## [What to work on]
Pictures must not appear in your answer. Write out exactly the lines from the one with "Add a light" through the last line of the entries below.

[[ Records supplied open ]]

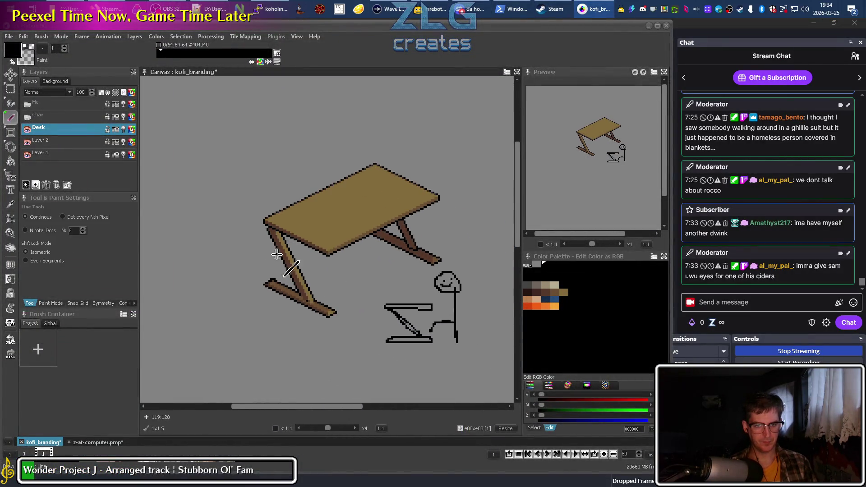
scroll(277, 255, "up", 2)
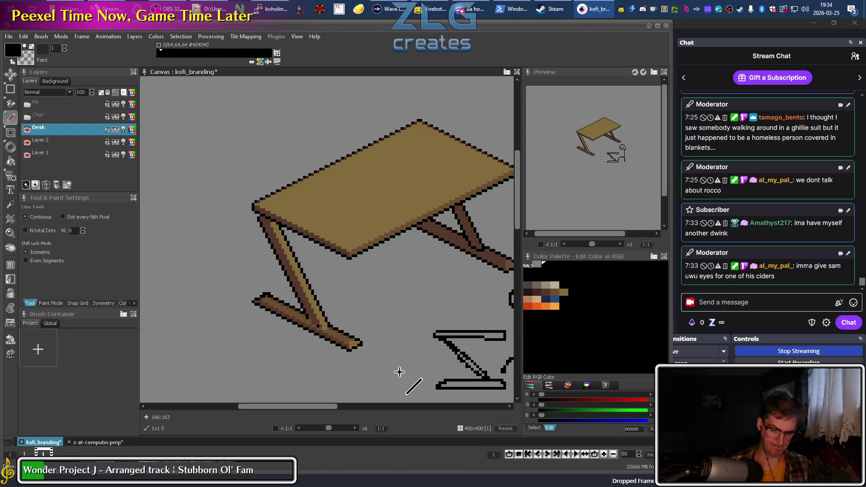
key("comma")
key("l")
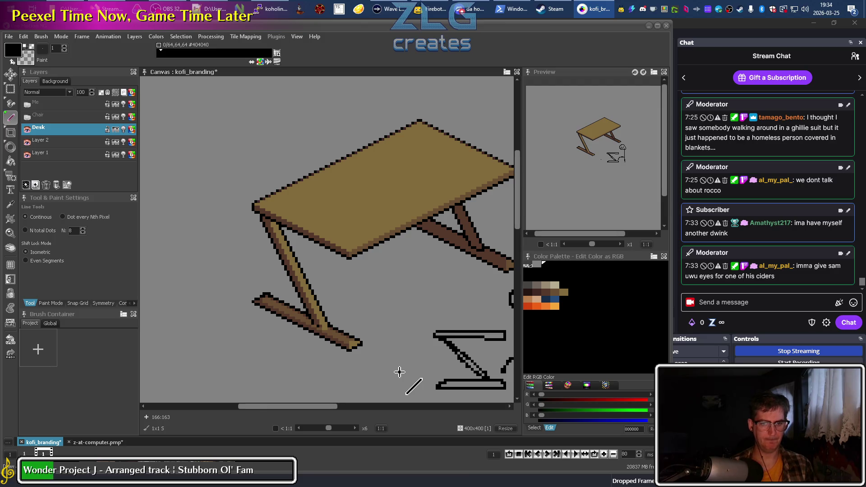
scroll(326, 322, "up", 3)
key("comma")
scroll(326, 319, "down", 1)
left_click(280, 267)
key("l")
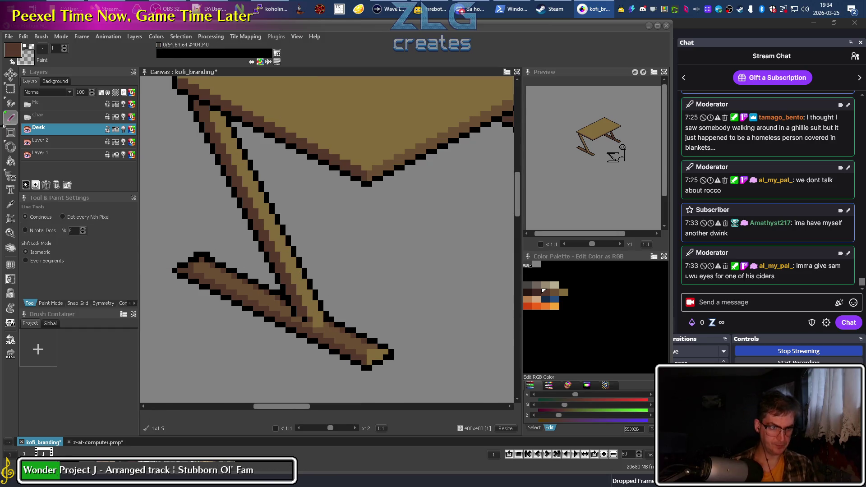
left_click_drag(215, 116, 328, 312)
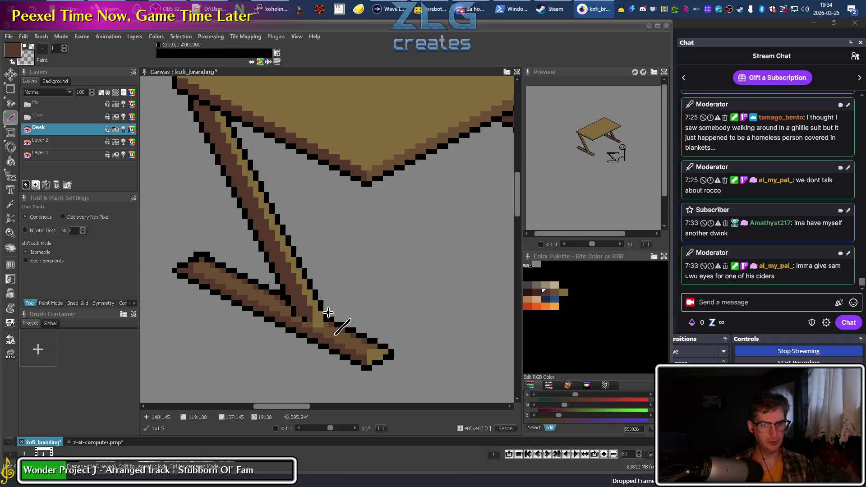
left_click_drag(328, 312, 320, 300)
Add a light brown #826B3C highlight and a dark grey #404040 line along the leg's right edge
left_click(225, 121, "alt")
left_click_drag(226, 121, 351, 315)
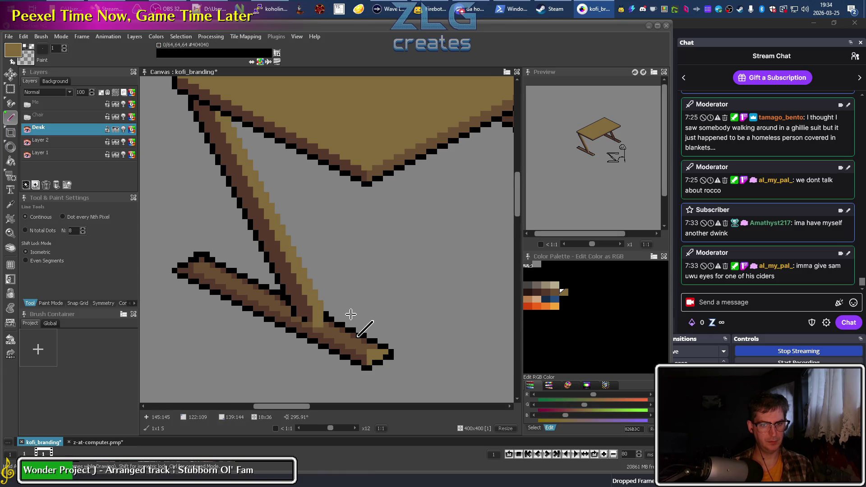
left_click_drag(351, 314, 324, 312)
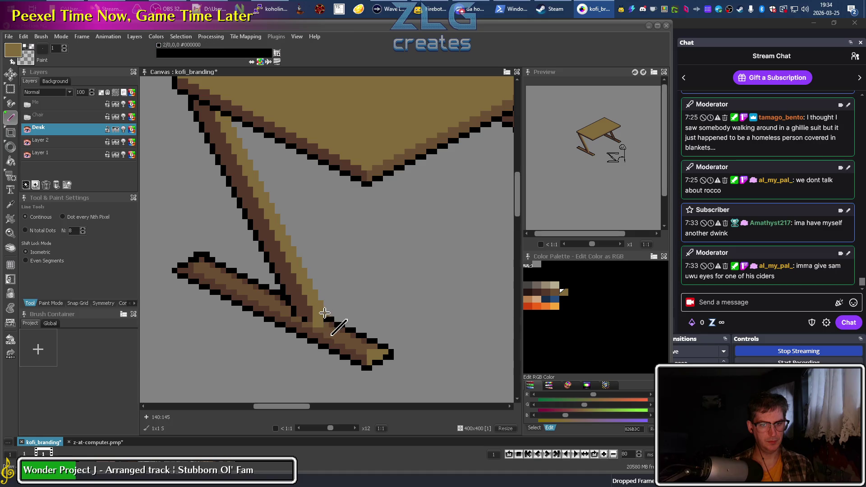
left_click(325, 313, "alt")
mouse_move(230, 118)
left_mouse_down()
mouse_move(344, 283)
mouse_move(356, 321)
left_mouse_up()
Compare the joint's tan and brown shades, then paint a dark brown #55392B pixel at the joint
scroll(356, 321, "down", 3)
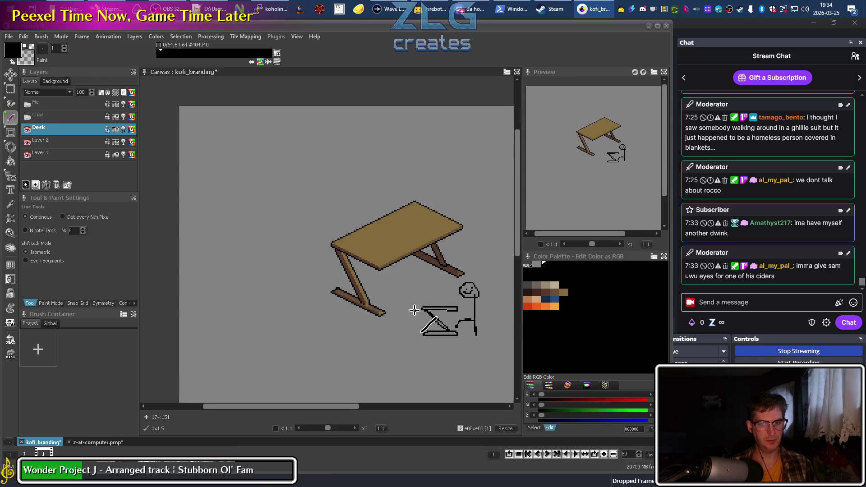
scroll(374, 311, "up", 3)
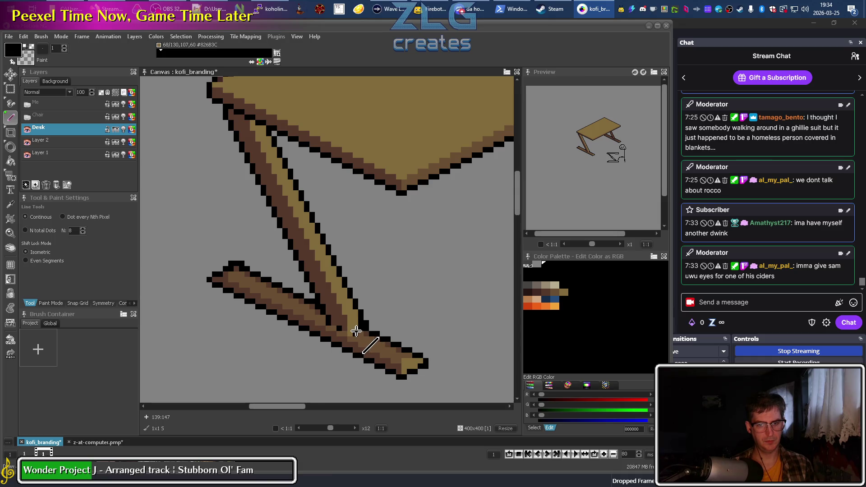
left_click(356, 331, "alt")
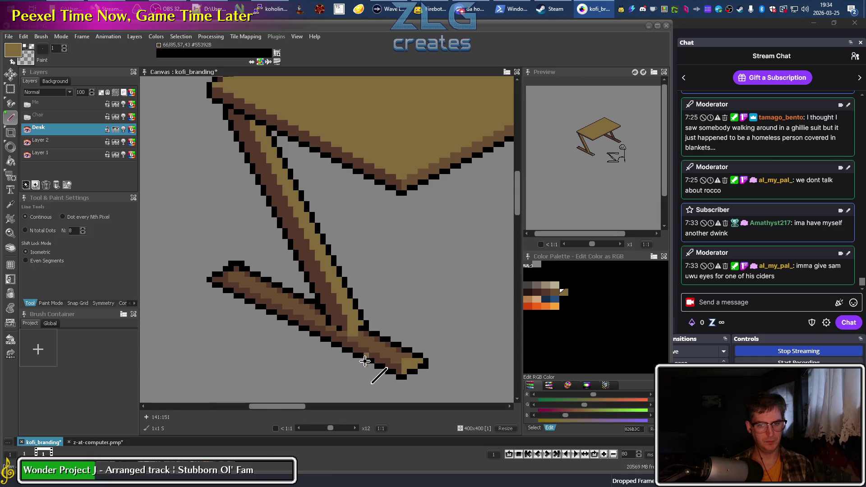
left_click(353, 332, "alt")
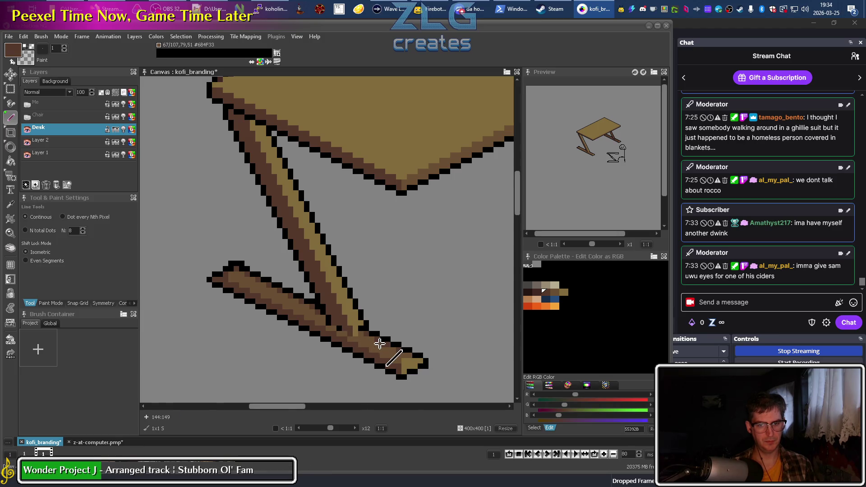
left_click(362, 334, "alt")
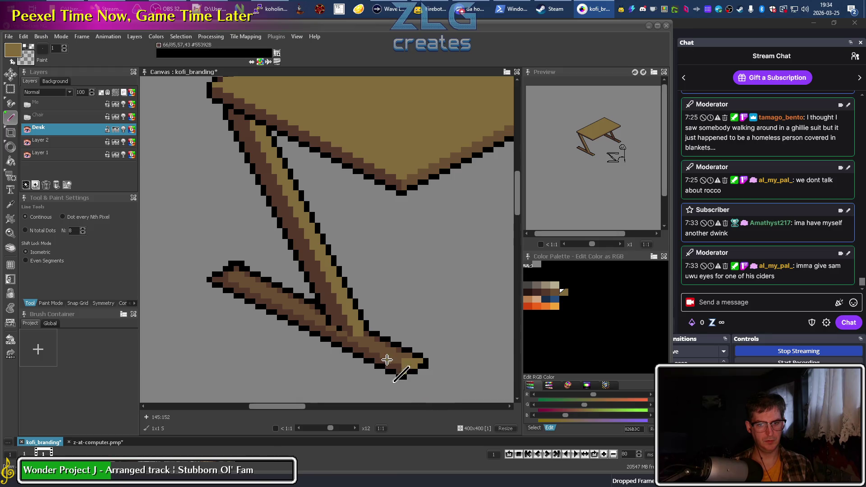
left_click(340, 327, "alt")
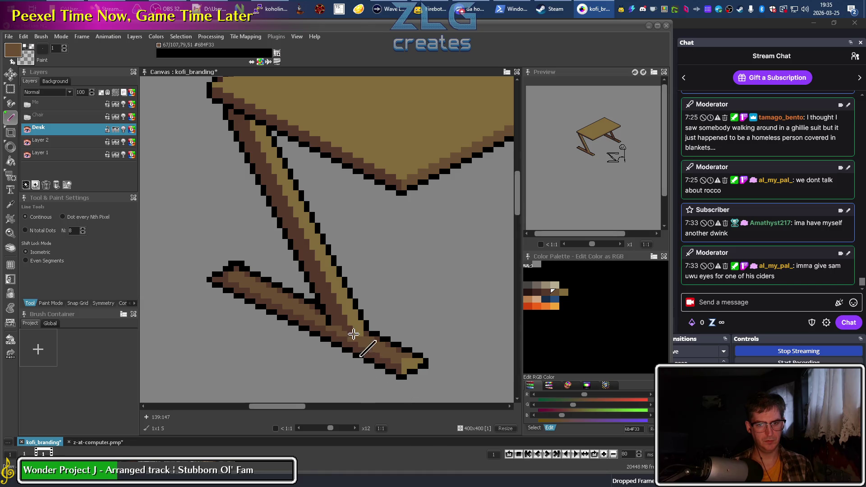
left_click(348, 332, "alt")
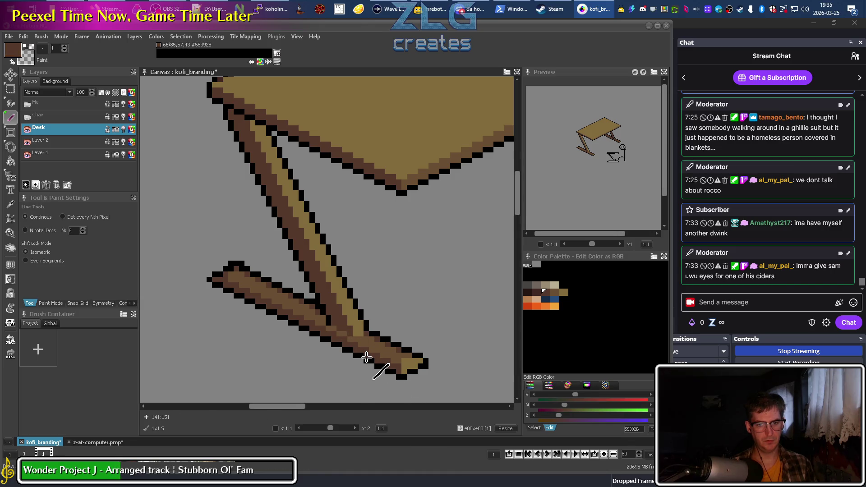
left_click(339, 333)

[[ Records supplied closed ]]

## [Task solution]
Add a light brown #826B3C highlight and a dark grey #404040 line along the leg's right edge
left_click(225, 121, "alt")
left_click_drag(226, 121, 351, 315)
left_click_drag(351, 314, 324, 312)
left_click(325, 313, "alt")
mouse_move(230, 118)
left_mouse_down()
mouse_move(344, 283)
mouse_move(356, 321)
left_mouse_up()
Compare the joint's tan and brown shades, then paint a dark brown #55392B pixel at the joint
scroll(356, 321, "down", 3)
scroll(374, 311, "up", 3)
left_click(356, 331, "alt")
left_click(353, 332, "alt")
left_click(362, 334, "alt")
left_click(340, 327, "alt")
left_click(348, 332, "alt")
left_click(339, 333)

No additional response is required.